_WHAT YOU WILL DO_
A) Summarize the gay rights blog posts in two sentences.
B) Write the next part of the gay rights blog posts, picking up after their final sentence.

_EXCERPTED TEXT_
--
Wednesday, July 18, 2007

Bishop of Hereford should hang his head in shame

The Gay and Lesbian Humanist Association (GALHA) has welcomed news that the gay man who was refused employment as a youth worker by the Bishop of Hereford has won his case.

Cliff James, secretary of GALHA said: "This important case will tell churches that their prejudice and homophobia will not be tolerated in employment – not even for bogus religious reasons. The bishop of Hereford's actions were a disgraceful display of crude intolerance and we hope that he is thoroughly ashamed of himself. The Church is rapidly having to learn that it is no longer a law unto itself and that injustice is no longer acceptable, even if it is committed in the name of religion."

Tuesday, July 17, 2007

Tube Chiefs Ban Gay Times Advert

From the publishers of Gay Times...

This year marks the 40th anniversary of the legalisation of homosexuality, and the Gay Times team intended on celebrating such a landmark with a loving, expressive London Underground advertising campaign seen opposite. However, the image was rejected.

In response to this, GT have partnered with The London Paper to run a poll on behalf of GT in the paper and online asking readers if they feel this image is inappropriate for the tube. The results of this poll will be published in The London Paper, and will then be put forward to the London Underground to allow for comment.
--
Entries drawn from a collection

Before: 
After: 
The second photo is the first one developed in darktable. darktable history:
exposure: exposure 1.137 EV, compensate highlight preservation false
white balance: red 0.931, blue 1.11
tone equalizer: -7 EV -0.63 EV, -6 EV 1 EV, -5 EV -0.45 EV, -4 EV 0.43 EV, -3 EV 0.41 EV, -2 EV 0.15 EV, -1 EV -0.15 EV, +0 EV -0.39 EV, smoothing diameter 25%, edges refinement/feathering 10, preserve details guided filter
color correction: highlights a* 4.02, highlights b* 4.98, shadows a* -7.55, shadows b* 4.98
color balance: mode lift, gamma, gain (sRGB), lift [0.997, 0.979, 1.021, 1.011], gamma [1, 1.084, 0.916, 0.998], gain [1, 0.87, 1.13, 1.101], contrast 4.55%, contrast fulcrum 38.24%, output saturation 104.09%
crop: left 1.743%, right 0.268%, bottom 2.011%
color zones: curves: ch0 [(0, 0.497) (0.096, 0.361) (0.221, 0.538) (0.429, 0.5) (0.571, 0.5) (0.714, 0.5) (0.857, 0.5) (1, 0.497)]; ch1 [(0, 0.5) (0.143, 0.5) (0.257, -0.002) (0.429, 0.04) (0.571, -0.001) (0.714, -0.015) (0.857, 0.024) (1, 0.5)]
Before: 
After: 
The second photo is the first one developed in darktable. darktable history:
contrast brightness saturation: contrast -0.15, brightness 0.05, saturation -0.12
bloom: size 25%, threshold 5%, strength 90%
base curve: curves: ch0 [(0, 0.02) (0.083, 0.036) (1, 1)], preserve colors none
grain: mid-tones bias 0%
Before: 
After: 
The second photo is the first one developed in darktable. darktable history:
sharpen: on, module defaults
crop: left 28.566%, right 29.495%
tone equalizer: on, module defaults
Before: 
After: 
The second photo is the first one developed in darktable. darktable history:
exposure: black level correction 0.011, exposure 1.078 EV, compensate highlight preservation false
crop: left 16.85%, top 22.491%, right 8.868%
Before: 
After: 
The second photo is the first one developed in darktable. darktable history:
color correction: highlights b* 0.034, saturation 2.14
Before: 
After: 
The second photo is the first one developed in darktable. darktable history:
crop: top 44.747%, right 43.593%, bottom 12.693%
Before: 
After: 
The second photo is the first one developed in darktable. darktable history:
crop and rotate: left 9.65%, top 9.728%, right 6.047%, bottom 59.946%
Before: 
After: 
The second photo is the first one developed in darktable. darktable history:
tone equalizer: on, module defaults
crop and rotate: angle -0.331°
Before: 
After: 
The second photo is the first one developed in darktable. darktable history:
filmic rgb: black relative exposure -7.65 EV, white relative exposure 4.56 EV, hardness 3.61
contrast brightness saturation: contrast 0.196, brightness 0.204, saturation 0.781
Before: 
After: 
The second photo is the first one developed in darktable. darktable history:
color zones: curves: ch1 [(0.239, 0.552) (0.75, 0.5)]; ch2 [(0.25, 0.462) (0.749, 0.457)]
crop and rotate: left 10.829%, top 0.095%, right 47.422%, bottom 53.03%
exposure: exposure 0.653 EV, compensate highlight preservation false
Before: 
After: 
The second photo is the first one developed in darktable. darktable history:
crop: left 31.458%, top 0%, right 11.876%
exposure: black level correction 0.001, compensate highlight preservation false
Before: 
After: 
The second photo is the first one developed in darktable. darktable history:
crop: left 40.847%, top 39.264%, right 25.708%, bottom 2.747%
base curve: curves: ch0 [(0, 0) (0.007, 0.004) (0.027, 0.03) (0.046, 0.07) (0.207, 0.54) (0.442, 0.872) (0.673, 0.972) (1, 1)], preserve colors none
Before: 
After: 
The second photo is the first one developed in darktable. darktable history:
--
_RESPONSES_
A) The Gay and Lesbian Humanist Association welcomed news that a gay man refused employment as a youth worker by the Bishop of Hereford had won his case, and its secretary, Cliff James, called the bishop's actions a disgraceful display of crude intolerance. Separately, tube chiefs rejected a Gay Times London Underground advertising image marking the 40th anniversary of the legalization of homosexuality, so Gay Times partnered with The London Paper on a poll asking readers whether the image is inappropriate for the tube.

B)
The Freedom campaign will still be running on the London Underground, but with different imagery to that shown, at a number of stations including Kings Cross, Leicester Square, Charing Cross and Tottenham Court Road.

Millivres Prowler Group (the publisher of GT) feels very strongly about this, and would like to ask for your support. The LGBT community enrich all aspects of society and we feel they deserve recognition for their contributions.

Feel free to use this image as it will be the cover of the August issue of GT magazine, and please mention the poll that will be running all week in The London Paper and on the website – the more opinions we get the better. We'd like to take this opportunity to thank you in advance for your support of this issue.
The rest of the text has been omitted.